### PROBLEM STATEMENT:
Output each record below exactly, and include all of them.

BEGIN SUPPLIED ENTRIES

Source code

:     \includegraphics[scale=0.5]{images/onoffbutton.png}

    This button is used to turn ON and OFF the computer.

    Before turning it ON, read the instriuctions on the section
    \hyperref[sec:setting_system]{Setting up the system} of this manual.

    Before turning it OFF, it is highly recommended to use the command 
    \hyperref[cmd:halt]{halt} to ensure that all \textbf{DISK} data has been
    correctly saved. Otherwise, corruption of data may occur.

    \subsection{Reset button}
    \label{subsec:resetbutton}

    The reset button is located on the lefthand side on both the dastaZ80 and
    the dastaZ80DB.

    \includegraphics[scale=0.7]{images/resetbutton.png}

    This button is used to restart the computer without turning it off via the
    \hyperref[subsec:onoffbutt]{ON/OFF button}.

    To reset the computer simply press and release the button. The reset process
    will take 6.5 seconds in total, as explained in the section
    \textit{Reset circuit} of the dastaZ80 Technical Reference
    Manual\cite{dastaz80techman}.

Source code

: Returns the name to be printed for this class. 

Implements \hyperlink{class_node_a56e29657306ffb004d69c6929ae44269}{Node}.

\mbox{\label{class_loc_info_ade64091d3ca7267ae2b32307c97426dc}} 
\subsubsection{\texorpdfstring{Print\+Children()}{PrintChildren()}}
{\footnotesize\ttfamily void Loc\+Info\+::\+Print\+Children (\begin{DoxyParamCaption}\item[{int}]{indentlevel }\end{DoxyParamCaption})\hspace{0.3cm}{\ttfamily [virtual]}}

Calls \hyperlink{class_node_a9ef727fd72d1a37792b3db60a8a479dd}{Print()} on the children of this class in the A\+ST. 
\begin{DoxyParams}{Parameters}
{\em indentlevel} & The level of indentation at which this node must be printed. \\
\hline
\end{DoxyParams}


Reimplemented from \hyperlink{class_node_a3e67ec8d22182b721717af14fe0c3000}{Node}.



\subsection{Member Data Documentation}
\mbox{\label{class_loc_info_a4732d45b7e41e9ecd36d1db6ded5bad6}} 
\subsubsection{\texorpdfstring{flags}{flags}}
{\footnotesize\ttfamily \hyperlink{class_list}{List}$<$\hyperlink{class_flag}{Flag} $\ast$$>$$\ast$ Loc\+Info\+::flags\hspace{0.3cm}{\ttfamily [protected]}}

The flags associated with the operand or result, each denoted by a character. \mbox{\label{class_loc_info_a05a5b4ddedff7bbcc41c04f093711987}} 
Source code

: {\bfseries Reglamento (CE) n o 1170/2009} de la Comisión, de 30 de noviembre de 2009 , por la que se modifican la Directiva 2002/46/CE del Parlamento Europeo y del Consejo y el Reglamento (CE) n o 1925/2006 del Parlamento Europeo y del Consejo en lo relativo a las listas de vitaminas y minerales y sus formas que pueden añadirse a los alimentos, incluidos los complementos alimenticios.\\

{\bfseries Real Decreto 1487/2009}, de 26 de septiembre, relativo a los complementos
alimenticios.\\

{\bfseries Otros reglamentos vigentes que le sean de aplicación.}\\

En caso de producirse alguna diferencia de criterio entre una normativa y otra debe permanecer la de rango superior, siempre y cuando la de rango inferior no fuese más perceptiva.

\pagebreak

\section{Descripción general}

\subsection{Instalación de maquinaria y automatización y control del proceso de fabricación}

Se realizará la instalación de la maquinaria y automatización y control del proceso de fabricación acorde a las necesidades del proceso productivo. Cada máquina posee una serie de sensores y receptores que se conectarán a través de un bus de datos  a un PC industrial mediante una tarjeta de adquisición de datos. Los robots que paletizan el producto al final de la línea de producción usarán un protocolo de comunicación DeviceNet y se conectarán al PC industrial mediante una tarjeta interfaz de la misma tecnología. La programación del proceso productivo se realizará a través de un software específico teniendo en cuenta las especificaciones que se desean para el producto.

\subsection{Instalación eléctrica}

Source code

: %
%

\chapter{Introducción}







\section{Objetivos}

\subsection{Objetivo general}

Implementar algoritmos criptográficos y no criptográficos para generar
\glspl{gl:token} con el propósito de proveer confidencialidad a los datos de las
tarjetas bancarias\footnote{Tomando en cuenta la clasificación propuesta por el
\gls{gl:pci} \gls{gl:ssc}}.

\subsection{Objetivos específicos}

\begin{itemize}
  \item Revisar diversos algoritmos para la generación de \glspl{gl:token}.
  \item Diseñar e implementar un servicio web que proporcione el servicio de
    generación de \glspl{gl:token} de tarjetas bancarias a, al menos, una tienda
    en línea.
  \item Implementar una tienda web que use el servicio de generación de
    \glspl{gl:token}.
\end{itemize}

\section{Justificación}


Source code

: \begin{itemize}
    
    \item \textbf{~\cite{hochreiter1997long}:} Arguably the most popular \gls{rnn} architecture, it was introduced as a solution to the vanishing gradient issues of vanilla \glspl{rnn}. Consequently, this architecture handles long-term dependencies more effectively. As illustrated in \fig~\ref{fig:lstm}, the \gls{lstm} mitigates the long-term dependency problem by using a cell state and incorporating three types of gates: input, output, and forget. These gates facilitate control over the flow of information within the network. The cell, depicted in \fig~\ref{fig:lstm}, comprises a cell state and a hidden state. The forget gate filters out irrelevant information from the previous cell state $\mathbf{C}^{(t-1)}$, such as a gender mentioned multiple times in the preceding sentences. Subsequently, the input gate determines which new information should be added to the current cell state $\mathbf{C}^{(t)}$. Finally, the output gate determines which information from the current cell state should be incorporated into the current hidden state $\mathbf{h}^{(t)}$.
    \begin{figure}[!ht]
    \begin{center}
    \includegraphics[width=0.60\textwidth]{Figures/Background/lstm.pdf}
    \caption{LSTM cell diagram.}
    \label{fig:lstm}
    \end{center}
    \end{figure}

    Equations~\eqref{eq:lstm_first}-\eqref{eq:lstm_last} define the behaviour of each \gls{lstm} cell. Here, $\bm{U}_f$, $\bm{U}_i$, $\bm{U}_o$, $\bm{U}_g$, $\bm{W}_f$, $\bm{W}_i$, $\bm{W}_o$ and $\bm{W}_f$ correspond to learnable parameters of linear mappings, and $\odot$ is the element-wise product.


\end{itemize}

END SUPPLIED ENTRIES

### TASK SOLUTION:
Source code

:     \includegraphics[scale=0.5]{images/onoffbutton.png}

    This button is used to turn ON and OFF the computer.

    Before turning it ON, read the instriuctions on the section
    \hyperref[sec:setting_system]{Setting up the system} of this manual.

    Before turning it OFF, it is highly recommended to use the command 
    \hyperref[cmd:halt]{halt} to ensure that all \textbf{DISK} data has been
    correctly saved. Otherwise, corruption of data may occur.

    \subsection{Reset button}
    \label{subsec:resetbutton}

    The reset button is located on the lefthand side on both the dastaZ80 and
    the dastaZ80DB.

    \includegraphics[scale=0.7]{images/resetbutton.png}

    This button is used to restart the computer without turning it off via the
    \hyperref[subsec:onoffbutt]{ON/OFF button}.

    To reset the computer simply press and release the button. The reset process
    will take 6.5 seconds in total, as explained in the section
    \textit{Reset circuit} of the dastaZ80 Technical Reference
    Manual\cite{dastaz80techman}.

Source code

: Returns the name to be printed for this class. 

Implements \hyperlink{class_node_a56e29657306ffb004d69c6929ae44269}{Node}.

\mbox{\label{class_loc_info_ade64091d3ca7267ae2b32307c97426dc}} 
\subsubsection{\texorpdfstring{Print\+Children()}{PrintChildren()}}
{\footnotesize\ttfamily void Loc\+Info\+::\+Print\+Children (\begin{DoxyParamCaption}\item[{int}]{indentlevel }\end{DoxyParamCaption})\hspace{0.3cm}{\ttfamily [virtual]}}

Calls \hyperlink{class_node_a9ef727fd72d1a37792b3db60a8a479dd}{Print()} on the children of this class in the A\+ST. 
\begin{DoxyParams}{Parameters}
{\em indentlevel} & The level of indentation at which this node must be printed. \\
\hline
\end{DoxyParams}


Reimplemented from \hyperlink{class_node_a3e67ec8d22182b721717af14fe0c3000}{Node}.



\subsection{Member Data Documentation}
\mbox{\label{class_loc_info_a4732d45b7e41e9ecd36d1db6ded5bad6}} 
\subsubsection{\texorpdfstring{flags}{flags}}
{\footnotesize\ttfamily \hyperlink{class_list}{List}$<$\hyperlink{class_flag}{Flag} $\ast$$>$$\ast$ Loc\+Info\+::flags\hspace{0.3cm}{\ttfamily [protected]}}

The flags associated with the operand or result, each denoted by a character. \mbox{\label{class_loc_info_a05a5b4ddedff7bbcc41c04f093711987}} 
Source code

: {\bfseries Reglamento (CE) n o 1170/2009} de la Comisión, de 30 de noviembre de 2009 , por la que se modifican la Directiva 2002/46/CE del Parlamento Europeo y del Consejo y el Reglamento (CE) n o 1925/2006 del Parlamento Europeo y del Consejo en lo relativo a las listas de vitaminas y minerales y sus formas que pueden añadirse a los alimentos, incluidos los complementos alimenticios.\\

{\bfseries Real Decreto 1487/2009}, de 26 de septiembre, relativo a los complementos
alimenticios.\\

{\bfseries Otros reglamentos vigentes que le sean de aplicación.}\\

En caso de producirse alguna diferencia de criterio entre una normativa y otra debe permanecer la de rango superior, siempre y cuando la de rango inferior no fuese más perceptiva.

\pagebreak

\section{Descripción general}

\subsection{Instalación de maquinaria y automatización y control del proceso de fabricación}

Se realizará la instalación de la maquinaria y automatización y control del proceso de fabricación acorde a las necesidades del proceso productivo. Cada máquina posee una serie de sensores y receptores que se conectarán a través de un bus de datos  a un PC industrial mediante una tarjeta de adquisición de datos. Los robots que paletizan el producto al final de la línea de producción usarán un protocolo de comunicación DeviceNet y se conectarán al PC industrial mediante una tarjeta interfaz de la misma tecnología. La programación del proceso productivo se realizará a través de un software específico teniendo en cuenta las especificaciones que se desean para el producto.

\subsection{Instalación eléctrica}

Source code

: %
%

\chapter{Introducción}







\section{Objetivos}

\subsection{Objetivo general}

Implementar algoritmos criptográficos y no criptográficos para generar
\glspl{gl:token} con el propósito de proveer confidencialidad a los datos de las
tarjetas bancarias\footnote{Tomando en cuenta la clasificación propuesta por el
\gls{gl:pci} \gls{gl:ssc}}.

\subsection{Objetivos específicos}

\begin{itemize}
  \item Revisar diversos algoritmos para la generación de \glspl{gl:token}.
  \item Diseñar e implementar un servicio web que proporcione el servicio de
    generación de \glspl{gl:token} de tarjetas bancarias a, al menos, una tienda
    en línea.
  \item Implementar una tienda web que use el servicio de generación de
    \glspl{gl:token}.
\end{itemize}

\section{Justificación}


Source code

: \begin{itemize}
    
    \item \textbf{~\cite{hochreiter1997long}:} Arguably the most popular \gls{rnn} architecture, it was introduced as a solution to the vanishing gradient issues of vanilla \glspl{rnn}. Consequently, this architecture handles long-term dependencies more effectively. As illustrated in \fig~\ref{fig:lstm}, the \gls{lstm} mitigates the long-term dependency problem by using a cell state and incorporating three types of gates: input, output, and forget. These gates facilitate control over the flow of information within the network. The cell, depicted in \fig~\ref{fig:lstm}, comprises a cell state and a hidden state. The forget gate filters out irrelevant information from the previous cell state $\mathbf{C}^{(t-1)}$, such as a gender mentioned multiple times in the preceding sentences. Subsequently, the input gate determines which new information should be added to the current cell state $\mathbf{C}^{(t)}$. Finally, the output gate determines which information from the current cell state should be incorporated into the current hidden state $\mathbf{h}^{(t)}$.
    \begin{figure}[!ht]
    \begin{center}
    \includegraphics[width=0.60\textwidth]{Figures/Background/lstm.pdf}
    \caption{LSTM cell diagram.}
    \label{fig:lstm}
    \end{center}
    \end{figure}

    Equations~\eqref{eq:lstm_first}-\eqref{eq:lstm_last} define the behaviour of each \gls{lstm} cell. Here, $\bm{U}_f$, $\bm{U}_i$, $\bm{U}_o$, $\bm{U}_g$, $\bm{W}_f$, $\bm{W}_i$, $\bm{W}_o$ and $\bm{W}_f$ correspond to learnable parameters of linear mappings, and $\odot$ is the element-wise product.


\end{itemize}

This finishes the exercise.